→ What this task involves:
What lines in the records below contain the string "uuid"? Copy every one.

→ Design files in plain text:
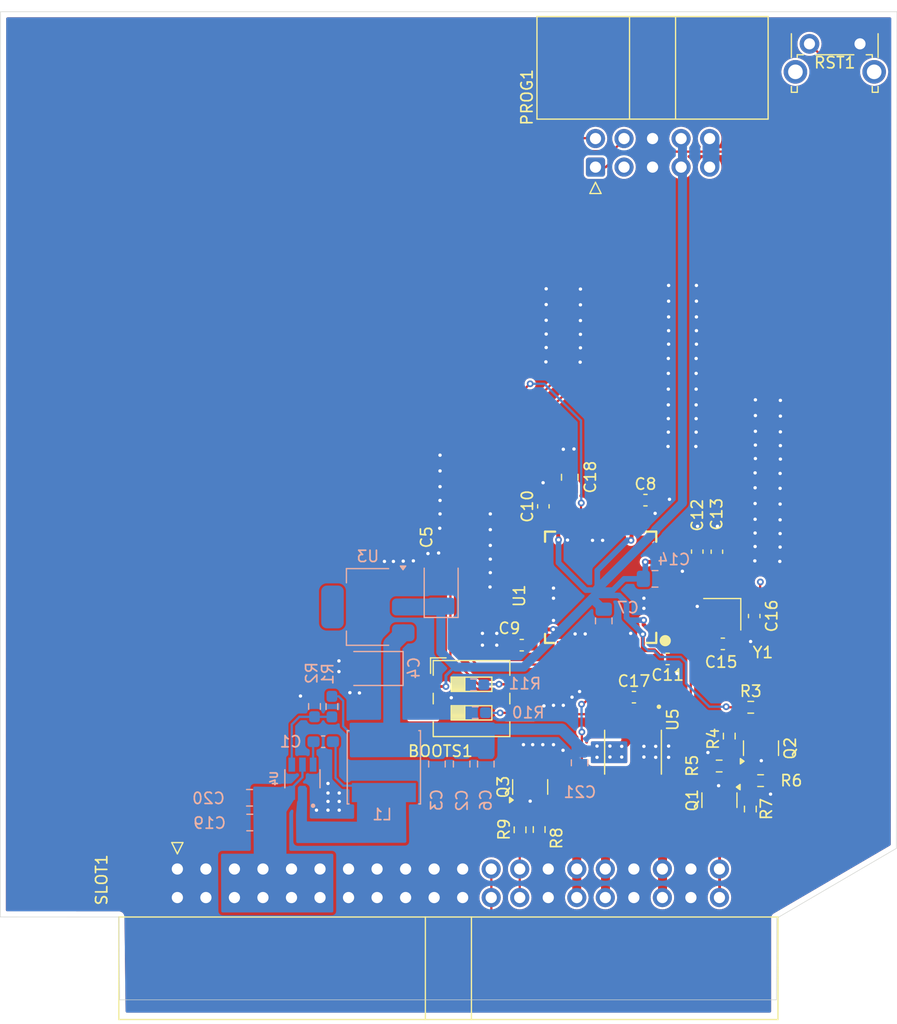
<source format=kicad_pcb>
(kicad_pcb
	(version 20240108)
	(generator "pcbnew")
	(generator_version "8.0")
	(general
		(thickness 1.6)
		(legacy_teardrops no)
	)
	(paper "A4")
	(layers
		(0 "F.Cu" signal)
		(31 "B.Cu" signal)
		(32 "B.Adhes" user "B.Adhesive")
		(33 "F.Adhes" user "F.Adhesive")
		(34 "B.Paste" user)
		(35 "F.Paste" user)
		(36 "B.SilkS" user "B.Silkscreen")
		(37 "F.SilkS" user "F.Silkscreen")
		(38 "B.Mask" user)
		(39 "F.Mask" user)
		(40 "Dwgs.User" user "User.Drawings")
		(41 "Cmts.User" user "User.Comments")
		(42 "Eco1.User" user "User.Eco1")
		(43 "Eco2.User" user "User.Eco2")
		(44 "Edge.Cuts" user)
		(45 "Margin" user)
		(46 "B.CrtYd" user "B.Courtyard")
		(47 "F.CrtYd" user "F.Courtyard")
		(48 "B.Fab" user)
		(49 "F.Fab" user)
		(50 "User.1" user)
		(51 "User.2" user)
		(52 "User.3" user)
		(53 "User.4" user)
		(54 "User.5" user)
		(55 "User.6" user)
		(56 "User.7" user)
		(57 "User.8" user)
		(58 "User.9" user)
	)
	(setup
		(pad_to_mask_clearance 0)
		(allow_soldermask_bridges_in_footprints no)
		(pcbplotparams
			(layerselection 0x00010fc_ffffffff)
			(plot_on_all_layers_selection 0x0000000_00000000)
			(disableapertmacros no)
			(usegerberextensions no)
			(usegerberattributes yes)
			(usegerberadvancedattributes yes)
			(creategerberjobfile yes)
			(dashed_line_dash_ratio 12.000000)
			(dashed_line_gap_ratio 3.000000)
			(svgprecision 4)
			(plotframeref no)
			(viasonmask no)
			(mode 1)
			(useauxorigin no)
			(hpglpennumber 1)
			(hpglpenspeed 20)
			(hpglpendiameter 15.000000)
			(pdf_front_fp_property_popups yes)
			(pdf_back_fp_property_popups yes)
			(dxfpolygonmode yes)
			(dxfimperialunits yes)
			(dxfusepcbnewfont yes)
			(psnegative no)
			(psa4output no)
			(plotreference yes)
			(plotvalue yes)
			(plotfptext yes)
			(plotinvisibletext no)
			(sketchpadsonfab no)
			(subtractmaskfromsilk no)
			(outputformat 1)
			(mirror no)
			(drillshape 1)
			(scaleselection 1)
			(outputdirectory "")
		)
	)
	(net 0 "")
	(net 1 "CAN_H")
	(net 2 "+12V")
	(net 3 "RST")
	(net 4 "EN")
	(net 5 "GND")
	(net 6 "CAN_L")
	(net 7 "N_ERR")
	(net 8 "unconnected-(U1-PA6-Pad22)")
	(net 9 "unconnected-(U1-PB13-Pad34)")
	(net 10 "unconnected-(U1-PC8-Pad39)")
	(net 11 "unconnected-(U1-PC3-Pad11)")
	(net 12 "Net-(U1-VCAP)")
	(net 13 "unconnected-(U1-PC6-Pad37)")
	(net 14 "unconnected-(U1-PC12-Pad53)")
	(net 15 "unconnected-(U1-PB5-Pad57)")
	(net 16 "unconnected-(U1-PA3-Pad17)")
	(net 17 "unconnected-(U1-PA0-Pad14)")
	(net 18 "unconnected-(U1-PA4-Pad20)")
	(net 19 "unconnected-(U1-PD2-Pad54)")
	(net 20 "unconnected-(U1-PB0-Pad26)")
	(net 21 "Net-(U1-PH0)")
	(net 22 "unconnected-(U1-PC11-Pad52)")
	(net 23 "unconnected-(U1-PB6-Pad58)")
	(net 24 "unconnected-(U1-PB3-Pad55)")
	(net 25 "unconnected-(U1-PA10-Pad43)")
	(net 26 "unconnected-(U1-PB1-Pad27)")
	(net 27 "unconnected-(U1-PA2-Pad16)")
	(net 28 "unconnected-(U1-PB10-Pad29)")
	(net 29 "unconnected-(U1-PC15-Pad4)")
	(net 30 "unconnected-(U1-PA5-Pad21)")
	(net 31 "unconnected-(U1-PC7-Pad38)")
	(net 32 "unconnected-(U1-PC0-Pad8)")
	(net 33 "unconnected-(U1-PA11-Pad44)")
	(net 34 "unconnected-(U1-PC2-Pad10)")
	(net 35 "unconnected-(U1-PA12-Pad45)")
	(net 36 "unconnected-(U1-PA9-Pad42)")
	(net 37 "unconnected-(U1-PC4-Pad24)")
	(net 38 "unconnected-(U1-PB12-Pad33)")
	(net 39 "unconnected-(U1-PC1-Pad9)")
	(net 40 "Net-(Q1-G)")
	(net 41 "unconnected-(U1-PB4-Pad56)")
	(net 42 "unconnected-(U1-PB14-Pad35)")
	(net 43 "unconnected-(U1-PB15-Pad36)")
	(net 44 "unconnected-(U1-PA7-Pad23)")
	(net 45 "unconnected-(U1-PA15-Pad50)")
	(net 46 "unconnected-(U1-PC10-Pad51)")
	(net 47 "unconnected-(U1-PC14-Pad3)")
	(net 48 "Net-(U1-PH1)")
	(net 49 "I2C3_SCL")
	(net 50 "unconnected-(U1-PC5-Pad25)")
	(net 51 "unconnected-(U1-PA1-Pad15)")
	(net 52 "CAN_RX")
	(net 53 "CAN_TX")
	(net 54 "Net-(U4-SW)")
	(net 55 "Net-(U4-VBST)")
	(net 56 "+5V")
	(net 57 "+3.3V")
	(net 58 "Net-(U4-VFB)")
	(net 59 "I2C3_SDA")
	(net 60 "SPLIT")
	(net 61 "/MCU/N_ERR_MOS")
	(net 62 "Net-(Q2-G)")
	(net 63 "N_RST")
	(net 64 "/MCU/SWIM")
	(net 65 "/MCU/SWDIO")
	(net 66 "/MCU/SWCLK")
	(net 67 "Net-(Q3-G)")
	(net 68 "/MCU/BOOT0")
	(net 69 "/MCU/BOOT1")
	(net 70 "/MCU/EN_PIN")
	(footprint "Crystal:Crystal_SMD_2520-4Pin_2.5x2.0mm" (layer "F.Cu") (at 146.099999 92.125 180))
	(footprint "Package_TO_SOT_SMD:SOT-23" (layer "F.Cu") (at 129 107.4875 90))
	(footprint "Capacitor_SMD:C_0603_1608Metric_Pad1.08x0.95mm_HandSolder" (layer "F.Cu") (at 141.2375 96.1))
	(footprint "Capacitor_SMD:C_0603_1608Metric_Pad1.08x0.95mm_HandSolder" (layer "F.Cu") (at 146.153032 94.758973))
	(footprint "Capacitor_SMD:C_0603_1608Metric_Pad1.08x0.95mm_HandSolder" (layer "F.Cu") (at 143.874998 86.55 90))
	(footprint "Resistor_SMD:R_0603_1608Metric_Pad0.98x0.95mm_HandSolder" (layer "F.Cu") (at 148.6375 100.4))
	(footprint "Button_Switch_THT:SW_Tactile_SPST_Angled_PTS645Vx39-2LFS" (layer "F.Cu") (at 153.865 41.385))
	(footprint "Connector_IDC:IDC-Header_2x20_P2.54mm_Horizontal" (layer "F.Cu") (at 97.59 114.785 90))
	(footprint "Resistor_SMD:R_0603_1608Metric_Pad0.98x0.95mm_HandSolder" (layer "F.Cu") (at 129.8 111.275 90))
	(footprint "Resistor_SMD:R_0603_1608Metric_Pad0.98x0.95mm_HandSolder" (layer "F.Cu") (at 146.725 102.9625 90))
	(footprint "Resistor_SMD:R_0603_1608Metric_Pad0.98x0.95mm_HandSolder" (layer "F.Cu") (at 128.1 111.3 -90))
	(footprint "Capacitor_SMD:C_0603_1608Metric_Pad1.08x0.95mm_HandSolder" (layer "F.Cu") (at 139.2625 81.975))
	(footprint "Capacitor_SMD:C_0603_1608Metric_Pad1.08x0.95mm_HandSolder" (layer "F.Cu") (at 145.625 86.5625 90))
	(footprint "Button_Switch_SMD:SW_DIP_SPSTx02_Slide_6.7x6.64mm_W8.61mm_P2.54mm_LowProfile" (layer "F.Cu") (at 123.78 99.625))
	(footprint "Capacitor_SMD:C_0603_1608Metric_Pad1.08x0.95mm_HandSolder" (layer "F.Cu") (at 138.2375 99.5))
	(footprint "Capacitor_SMD:C_0805_2012Metric_Pad1.18x1.45mm_HandSolder" (layer "F.Cu") (at 132.525 79.9375 90))
	(footprint "Resistor_SMD:R_0603_1608Metric_Pad0.98x0.95mm_HandSolder" (layer "F.Cu") (at 148.6 109.45 -90))
	(footprint "STM32F412RET6:LQFP-10X10-64" (layer "F.Cu") (at 135.275001 89.725 90))
	(footprint "Capacitor_SMD:C_0603_1608Metric_Pad1.08x0.95mm_HandSolder" (layer "F.Cu") (at 128.25 94.875 180))
	(footprint "Capacitor_SMD:C_0603_1608Metric_Pad1.08x0.95mm_HandSolder" (layer "F.Cu") (at 148.946103 92.284099 -90))
	(footprint "Capacitor_SMD:C_0603_1608Metric_Pad1.08x0.95mm_HandSolder" (layer "F.Cu") (at 130.175 82.525 90))
	(footprint "Resistor_SMD:R_0603_1608Metric_Pad0.98x0.95mm_HandSolder" (layer "F.Cu") (at 145.825 105.625))
	(footprint "Package_TO_SOT_SMD:SOT-23" (layer "F.Cu") (at 149.55 104.0375 90))
	(footprint "SN65HVD1040D:SOIC127P599X175-8N"
		(layer "F.Cu")
		(uuid "ec05ca2e-a3ec-4299-ad27-03389f7b159a")
		(at 138.155 104.395001 -90)
		(property "Reference" "U5"
			(at -2.895001 -3.537 90)
			(layer "F.SilkS")
			(uuid "a147a7f5-b7e3-4477-8a42-592d6d874b5e")
			(effects
				(font
	
... [406462 chars truncated]
</source>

→ Task output:
		(uuid "ec05ca2e-a3ec-4299-ad27-03389f7b159a")
			(uuid "a147a7f5-b7e3-4477-8a42-592d6d874b5e")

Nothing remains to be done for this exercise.